#### Texto proporcionado:
---

Wofgango y Ludovico

Romain Rolland (1866-1944) fue un escritor francés tenido por magistral en su tiempo pero que hoy es materia de especialistas y libreros de viejo. Por ello tiene especial significado la traducción hecha por Luis Cernuda de Goethe y Beethoven (Firmamento, Cádiz, 2023, 221 páginas) un texto que data de 1930, porque rescata el aspecto quizá más perdurable de Rolland: su tarea de musicólogo e historiador de la música. Los dos maestros, Wolfgango y Ludovico, se vieron una sola vez, en 1812 en el balneario de Teplitz. Mientras el músico ha dejado numerosas anotaciones sobre el escritor, éste lo nombra en su vastísima obra sólo una vez, en 1828 y a propósito de sus funerales en Praga. Eran dos figuras muy distintas, como cuadra a semejantes talentos en juego, sin olvidar las intervenciones del genio. Acaso por eso se complementaban y trataron de buscarse. A veces lo consiguieron. Se juntaron sin unirse.
Ambos resolvieron su sociabilidad, el uno por la literatura que muestra y el otro, por la música que oculta. Sus intimidades, pues, en uno son explícitas y en el otro, enigmáticas. Beethoven se considera inferior a Goethe, pero éste es incapaz de entusiasmar a un público. Lo ve al otro como una personalidad desenfrenada, un hombre talentoso, encantador y lacónico, que se debate en un mundo del que goza y ambos consideran detestable. En tanto uno lo padece como un bohemio desprolijo, el otro trata de mejorarlo como un cortesano pulcro y ceremonioso. Dice Rolland: “Beethoven se impone a Goethe, pero éste lo teme.”
Ludovico leyó siempre con devoción a Wolfgango, puso música a unas cuantas de sus poesías, halló que sus versos encerraban el secreto de la armonía y que la melodía se le presentaba, huía, era perseguida y finalmente alcanzada. ¿Se podría decir lo mismo en sentido inverso? Ciertamente, Goethe hizo representar en Weimar la ópera del otro Leonora o Fidelio, así como su propio drama Egmont con beethoveniana música de escena.

---

#### Ejercicios:
**A)** Reescribe como lista el párrafo del texto sobre Goethe y Beethoven que empieza con "Romain Rolland (1866-1944) fue un escritor francés". Conserva sus datos principales.
**B)** Retoma el texto sobre Goethe y Beethoven y continúalo a partir de su última oración.
Los datos no hacen falta para resolver las tareas.

#### Bloque de datos:
---

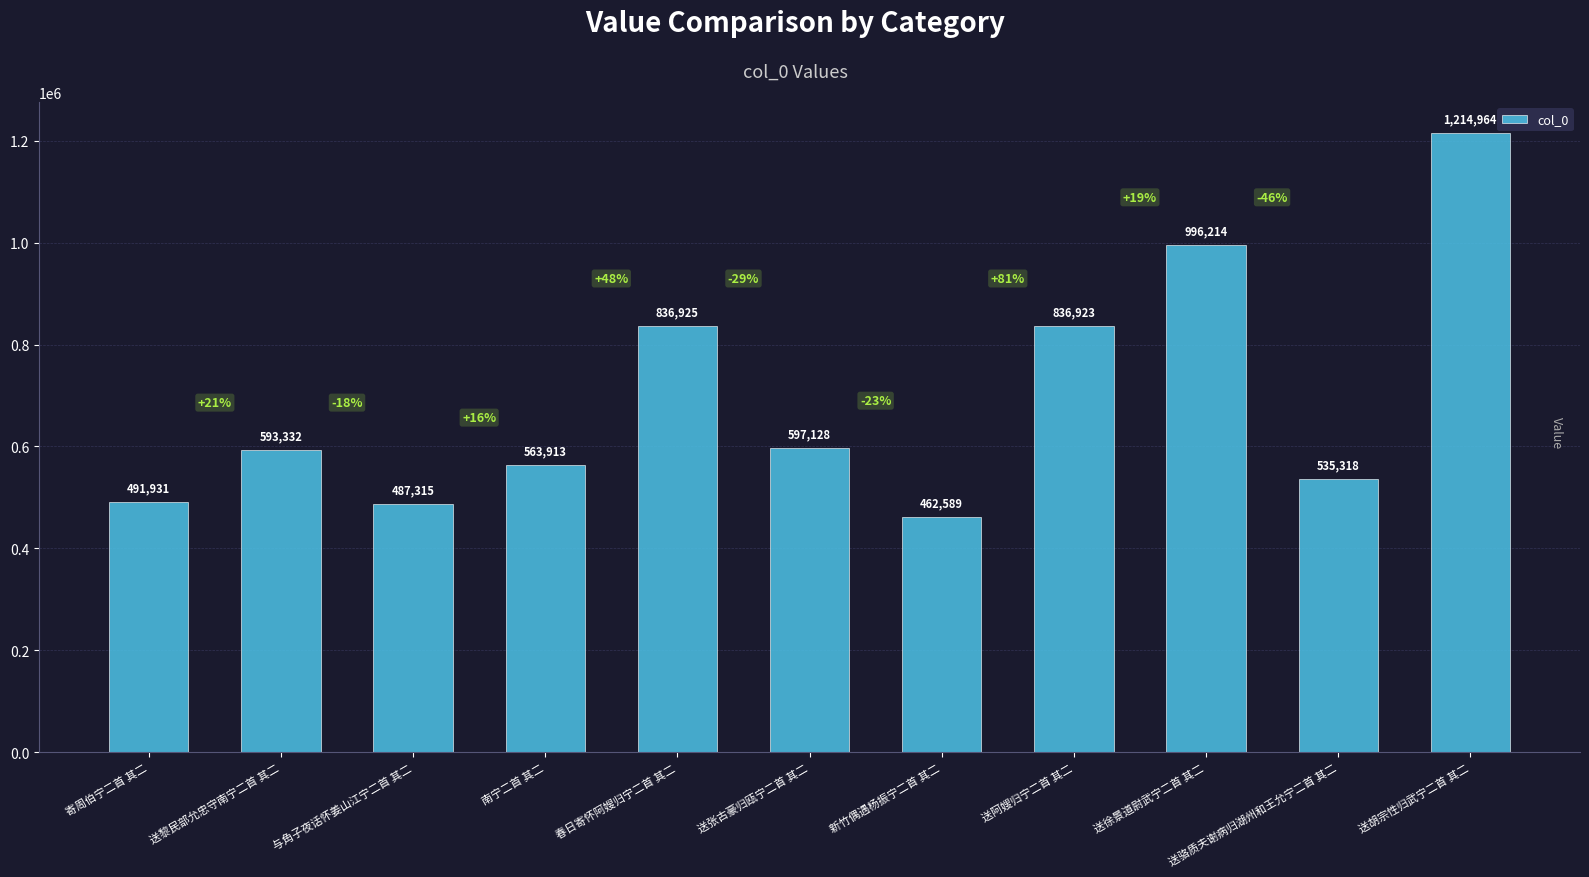

Which category has the highest value across all series?

送胡宗性归武宁二首 其二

---

#### Respuestas esperadas:
**A)**
- Romain Rolland (1866-1944), escritor francés tenido por magistral en su tiempo, es hoy materia de especialistas y libreros de viejo.
- La traducción de Luis Cernuda de Goethe y Beethoven (Firmamento, Cádiz, 2023, 221 páginas), un texto de 1930, rescata su faceta quizá más perdurable: la de musicólogo e historiador de la música.
- Goethe y Beethoven se vieron una sola vez, en 1812, en el balneario de Teplitz.
- Beethoven dejó numerosas anotaciones sobre Goethe. Goethe lo nombra una sola vez en su obra, en 1828, a propósito de sus funerales en Praga.
- Eran figuras muy distintas que se complementaban y trataron de buscarse. Se juntaron sin unirse.

**B)**
Para contestar al interrogante cabe recordar que en la cercanía de Wolfgango estaba el compositor Zelter, que largamente lo influyó y era un deslenguado enemigo de Ludovico. Decía de él elogios como que era un fuego fatuo en el horizonte del Parnaso manejando la maza de Hércules para aplastar moscas, gastar ostentaciones y lograr bagatelas, en fin: un monstruo que apasiona a los adeptos del amor griego. Su música le parecía “el caos del grimorio”, es decir un desorden oscuro muy alejado de un mediocre escolástico como Zelter. No obstante, admitió tardíamente el valor de la monumental Misa Solemnis y se suscribió a ella ofreciendo al compositor un coro numeroso. La influencia zelteriana, con una retórica mucho más refinada – nada difícil de conseguir por comparación — es innegable en el escritor, aunque no pudo evitar la sostenida curiosidad que le suscitaban obras beethovenianas de notoria intimidad, tales algunos de sus cuartetos. En el entorno de Weimar se cuentan varios compositores, todos ellos de medio pelo: el citado, Rochlitz, Lobe, Schütz, Relltab y Tomaschek. Tienden a la inexistencia comparados con Beethoven. La excepción fue Mendelssohn, niño precoz que cometió la imprudencia de tocar una transcripción de cierta sinfonía beethoveniana.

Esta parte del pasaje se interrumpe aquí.